─── Quoted passage ───

Title
Palecpec, Jr. vs. Davis
Case
G.R. No. 171048
Decision Date
Jul 31, 2007
Employee dismissed for AWOL; claimed attendance via logbook, but entries failed CSC guidelines. SC upheld dismissal, citing insufficient proof and CSC rules.

Case Summary (G.R. No. 171048)

Factual Background

Petitioner served as Administrative Officer III of the Interim Internal Audit Division of DENR-NCR from 1998 until he was dropped from the rolls pursuant to respondent’s memorandum dated 1 August 2000. Respondent’s memorandum declared petitioner separated from work for AWOL, citing the rule that an officer or employee who is continuously absent without approved leave for at least thirty (30) calendar days shall be separated or dropped from the rolls without prior notice, subject to informing the employee of separation within five (5) days from effectivity.

Prior to the dropping action, respondent issued a memorandum dated 1 June 2000. It reminded petitioner of his absence since May 2, 2000, required him to return to work within five (5) days upon receipt, and ordered submission of his original Daily Time Record (DTR) card for the months of April and May to the Personnel Section within the same period, under pain of penalty. Respondent’s memorandum indicated that, except for days corresponding to an approved leave covering 8, 9, and 10 May 2000, petitioner failed to comply with instructions to return and to submit his required DTRs.

Petitioner moved for reconsideration and asserted that he had been reporting for work as evidenced by entries in the security guard’s logbook of employees, while also claiming that he signed the security logbook because no DTR form bearing his name was found in the DTR rack. To rebut the charge that he was absent throughout May, June, and July 2000, petitioner presented the security logbook showing that he purportedly reported on 15, 21, 22, and 27 June 2000, and on 12 and 24 July 2000.

Respondent denied petitioner’s motions. She maintained that her records showed petitioner continuously absent from May to July 2000, and that he filed only approved leave for 8, 9, and 10 May 2000. Respondent also maintained that petitioner did not properly inform her office of his interest to return to work, despite having received instructions to do so.

Proceedings Before the Administrative Level (CSC-NCR)

Petitioner initially appealed the dismissal to the CSC, but his appeal was dismissed without prejudice and he was directed to file the appeal first with CSC-NCR. He then filed a Petition for Relief from judgment with CSC-NCR. After its own investigation, CSC-NCR issued an Order dated 29 January 2003 granting relief and ruling that petitioner could not be found to have been continuously absent for thirty working days, and that the DENR’s findings of AWOL and dropping were thus without valid cause. It ordered petitioner’s reinstatement with payment of back salaries from the time he had been dropped, while requiring DENR to initiate an administrative investigation for failure to make complete entries in the logbook.

Respondent sought reconsideration, but it was denied. The denial was affirmed by CSC-NCR in a Decision dated 15 September 2003, and respondent’s subsequent appeals were considered by the CSC En Banc. The CSC ultimately sustained the NCR rulings, directing reinstatement while noting that such reinstatement would not bar other disciplinary actions that might be instituted.

Proceedings Before the CSC and the Court of Appeals

Respondent appealed CSC-NCR’s orders and decisions to the CSC, which affirmed them through Resolution No. 040968 dated 1 September 2004, and later denied respondent’s motion for reconsideration through Resolution No. 050758 dated 7 June 2005. The CSC thus maintained that petitioner should be reinstated to his position as Administrative Officer III.

─── Dataset content ───

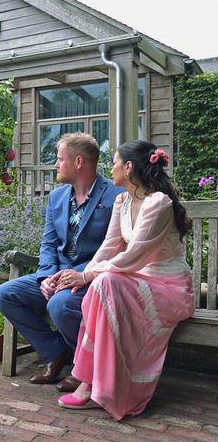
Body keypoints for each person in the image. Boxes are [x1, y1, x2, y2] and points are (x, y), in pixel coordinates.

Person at [56, 140, 194, 420]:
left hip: (169, 287)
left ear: (129, 168)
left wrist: (87, 274)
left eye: (115, 163)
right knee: (102, 284)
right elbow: (108, 247)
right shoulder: (122, 200)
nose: (111, 169)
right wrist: (83, 278)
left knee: (106, 282)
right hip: (139, 282)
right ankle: (91, 381)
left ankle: (99, 386)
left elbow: (134, 257)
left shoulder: (159, 203)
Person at [0, 133, 124, 392]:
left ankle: (85, 366)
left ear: (78, 161)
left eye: (59, 159)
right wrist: (45, 278)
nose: (55, 164)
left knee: (60, 305)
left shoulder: (116, 196)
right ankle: (56, 352)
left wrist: (77, 274)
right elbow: (49, 244)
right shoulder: (57, 198)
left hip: (91, 277)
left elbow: (117, 247)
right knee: (5, 294)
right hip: (57, 275)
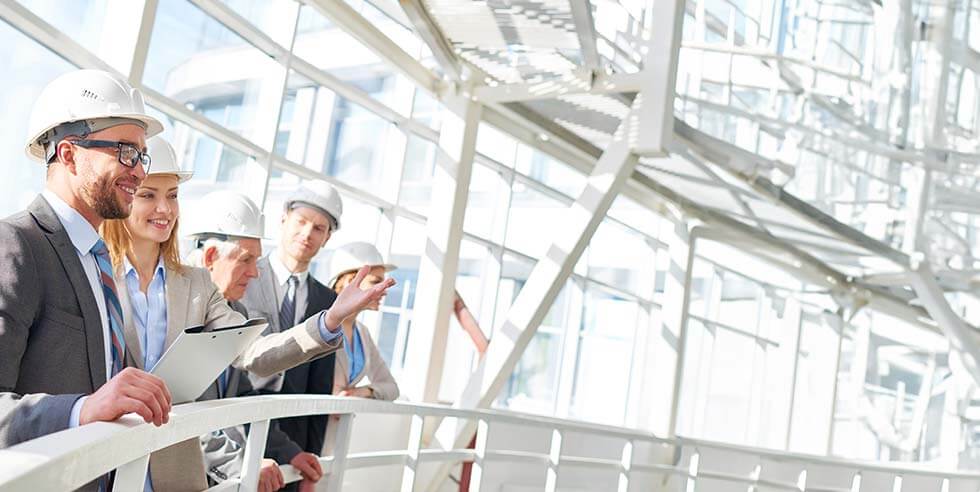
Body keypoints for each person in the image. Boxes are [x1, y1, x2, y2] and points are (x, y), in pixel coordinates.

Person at [0, 69, 171, 491]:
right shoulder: (16, 244)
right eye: (124, 152)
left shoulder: (96, 260)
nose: (138, 172)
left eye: (141, 155)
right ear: (69, 154)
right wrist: (83, 410)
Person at [99, 137, 300, 491]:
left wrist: (328, 324)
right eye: (148, 194)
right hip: (105, 466)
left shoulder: (195, 285)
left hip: (175, 472)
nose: (164, 208)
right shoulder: (95, 274)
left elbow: (252, 352)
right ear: (126, 193)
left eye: (173, 195)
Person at [185, 189, 393, 490]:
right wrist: (244, 462)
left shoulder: (234, 308)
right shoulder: (185, 307)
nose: (253, 273)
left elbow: (243, 392)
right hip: (210, 463)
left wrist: (293, 453)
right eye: (246, 260)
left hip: (265, 444)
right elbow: (184, 413)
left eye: (319, 227)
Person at [240, 180, 342, 479]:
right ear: (283, 220)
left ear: (327, 238)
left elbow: (320, 385)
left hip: (295, 441)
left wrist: (313, 453)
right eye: (301, 222)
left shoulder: (328, 300)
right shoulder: (244, 276)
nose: (307, 234)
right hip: (242, 425)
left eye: (319, 228)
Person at [327, 242, 400, 402]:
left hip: (339, 422)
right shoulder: (321, 326)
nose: (383, 290)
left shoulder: (362, 333)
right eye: (376, 282)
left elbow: (391, 388)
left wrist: (361, 392)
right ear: (350, 282)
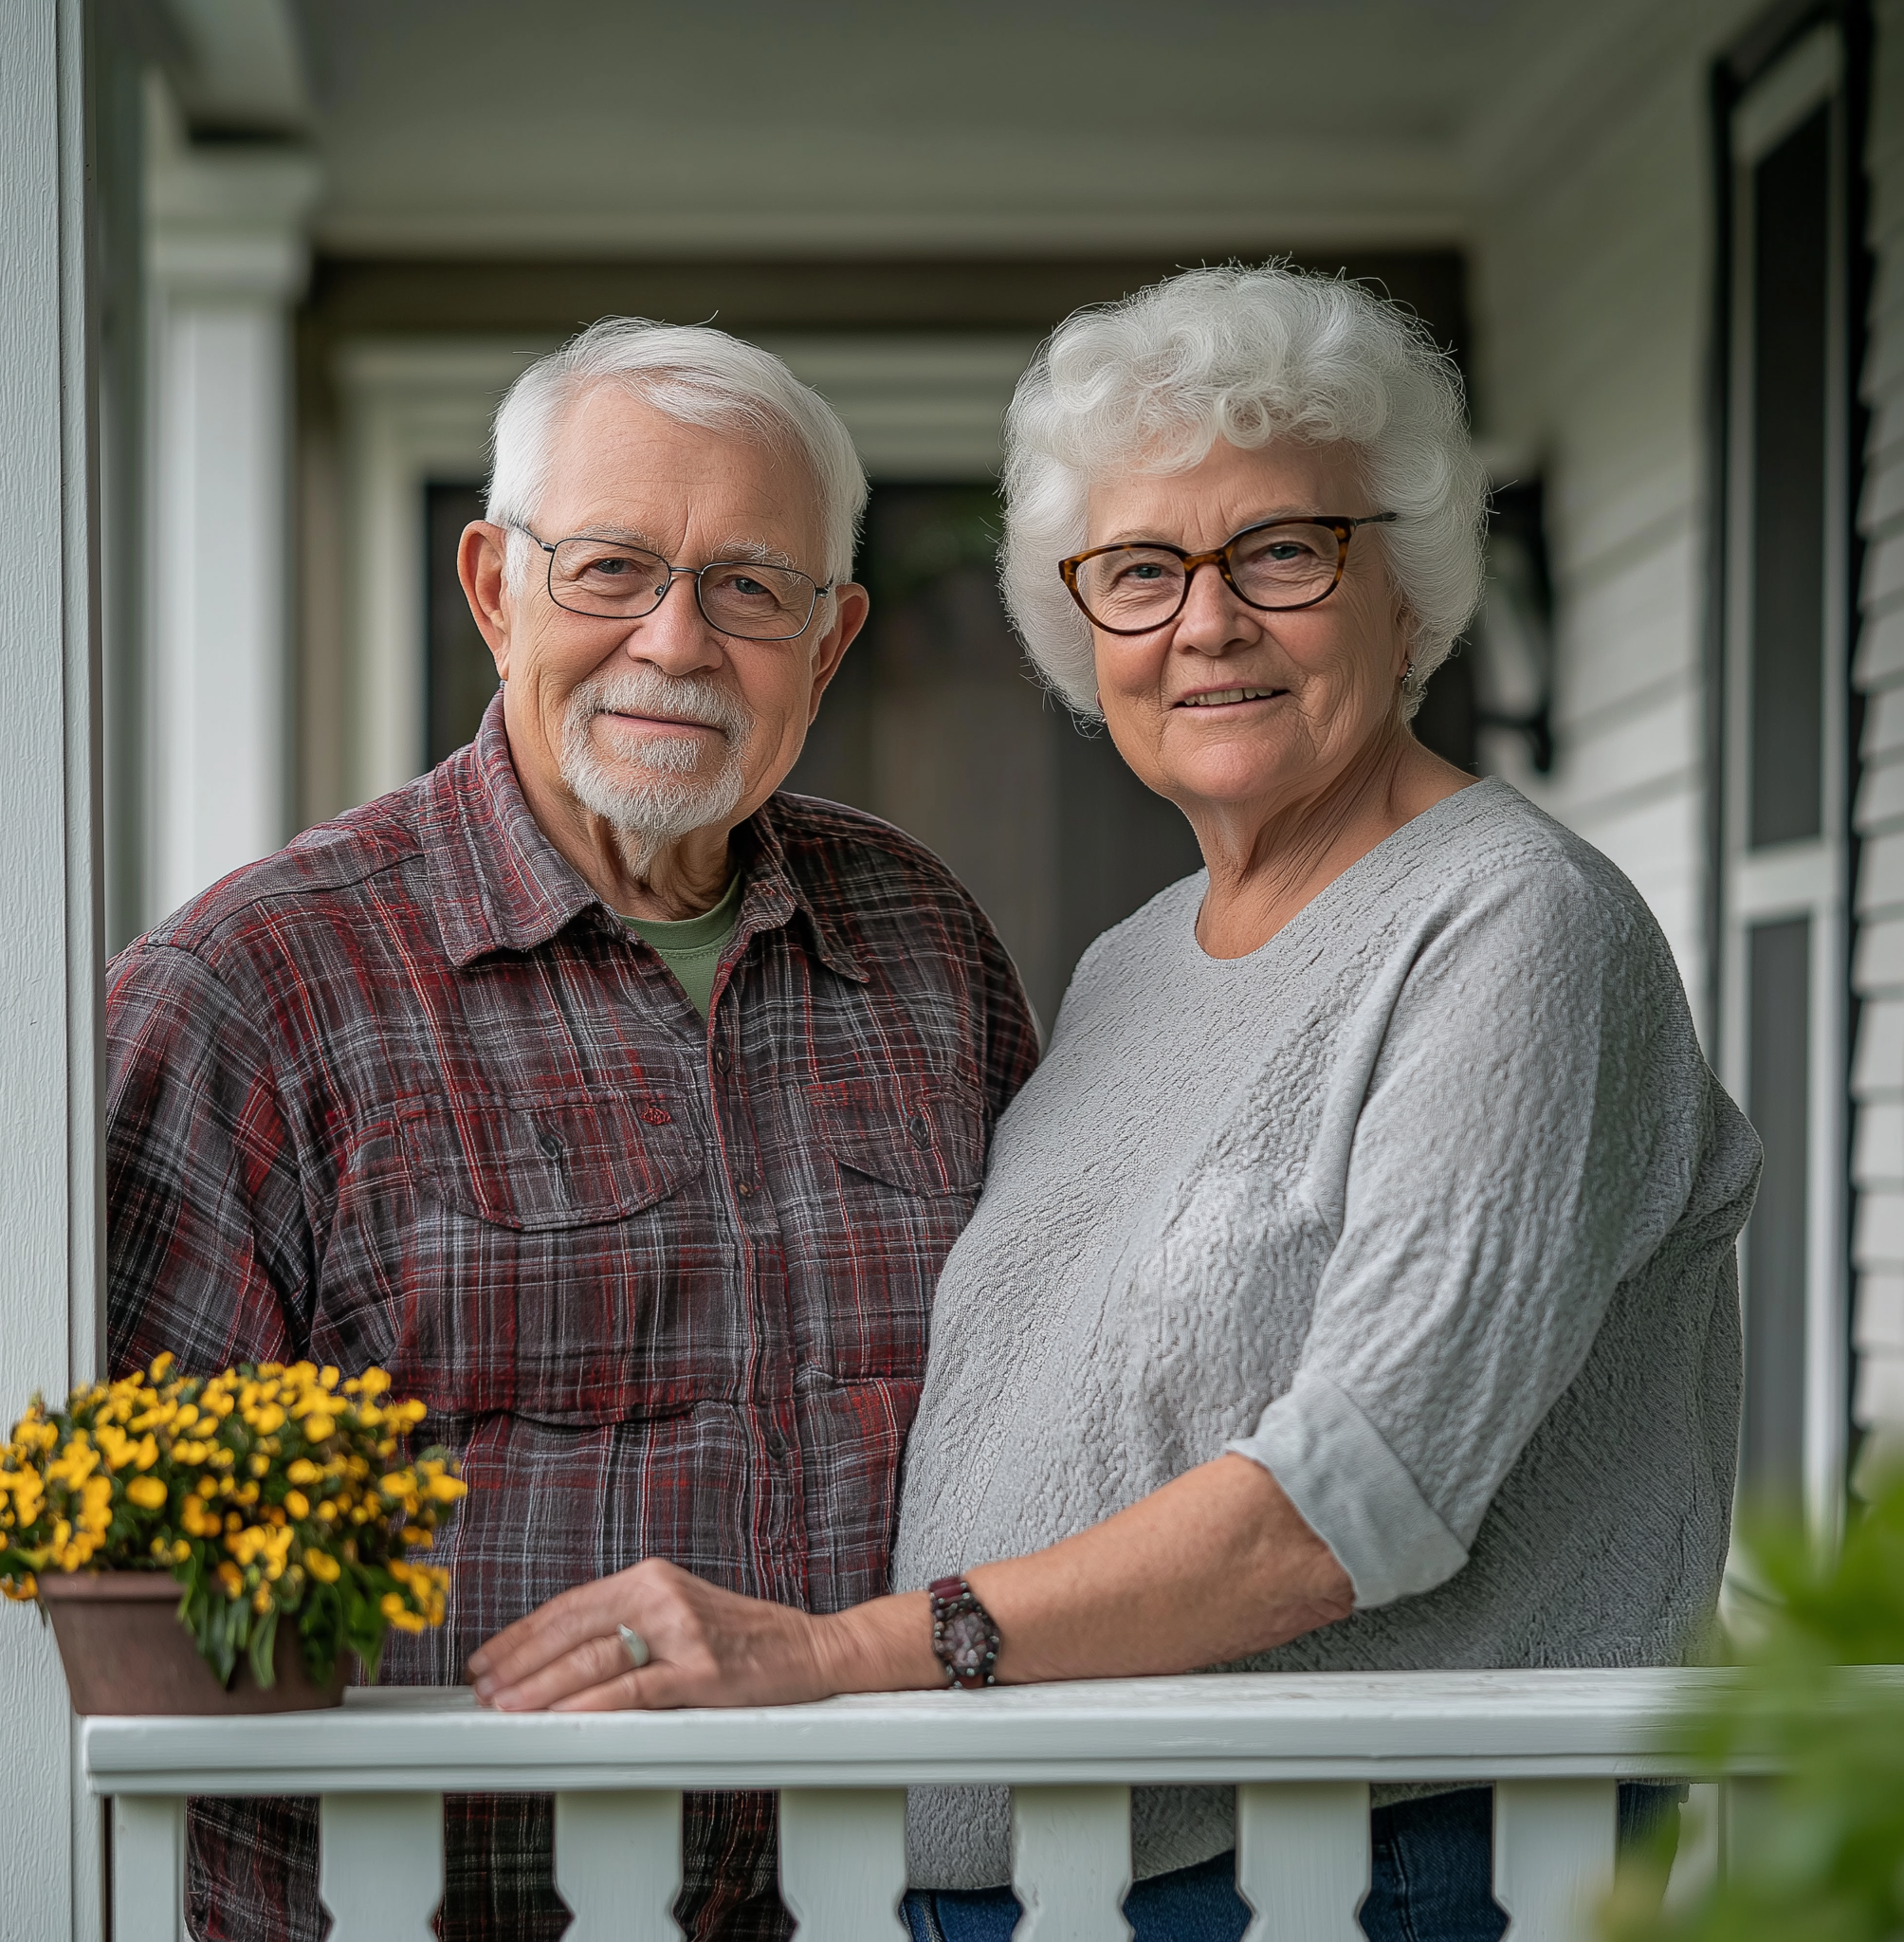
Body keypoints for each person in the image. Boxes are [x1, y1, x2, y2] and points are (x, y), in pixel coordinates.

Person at [468, 267, 1762, 1942]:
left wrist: (842, 1654)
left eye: (1283, 552)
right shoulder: (1129, 968)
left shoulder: (1514, 928)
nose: (1207, 623)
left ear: (1408, 586)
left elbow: (1357, 1491)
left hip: (1372, 1869)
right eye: (1142, 572)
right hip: (1041, 1878)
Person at [103, 319, 1040, 1942]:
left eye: (751, 588)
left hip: (888, 1915)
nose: (675, 642)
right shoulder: (253, 992)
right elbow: (112, 1581)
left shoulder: (925, 945)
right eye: (612, 568)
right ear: (493, 587)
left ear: (830, 645)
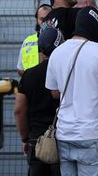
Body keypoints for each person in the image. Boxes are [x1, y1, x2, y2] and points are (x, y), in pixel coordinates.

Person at [45, 6, 98, 176]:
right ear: (95, 26)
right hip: (91, 134)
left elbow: (54, 93)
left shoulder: (56, 53)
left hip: (64, 134)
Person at [15, 26, 64, 176]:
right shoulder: (66, 73)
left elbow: (18, 109)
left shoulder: (28, 75)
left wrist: (25, 138)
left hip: (37, 141)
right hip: (63, 139)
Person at [17, 4, 52, 77]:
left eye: (47, 19)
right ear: (37, 20)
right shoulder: (27, 41)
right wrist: (31, 79)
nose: (45, 23)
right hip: (31, 86)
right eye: (42, 19)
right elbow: (20, 69)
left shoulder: (60, 39)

───

What to work on:
[A] Reproduce the case summary word for word, starting with "Case Summary (G.R." and going on through "days from effectivity.".
[B] In the case summary, which CSC resolution dated 1 September 2004 affirmed the CSC-NCR orders and decisions?
Work only from the case summary; the items play no part.

Solutions to each task:
[A]
Case Summary (G.R. No. 171048)

Factual Background

Petitioner served as Administrative Officer III of the Interim Internal Audit Division of DENR-NCR from 1998 until he was dropped from the rolls pursuant to respondent’s memorandum dated 1 August 2000. Respondent’s memorandum declared petitioner separated from work for AWOL, citing the rule that an officer or employee who is continuously absent without approved leave for at least thirty (30) calendar days shall be separated or dropped from the rolls without prior notice, subject to informing the employee of separation within five (5) days from effectivity.

[B] Resolution No. 040968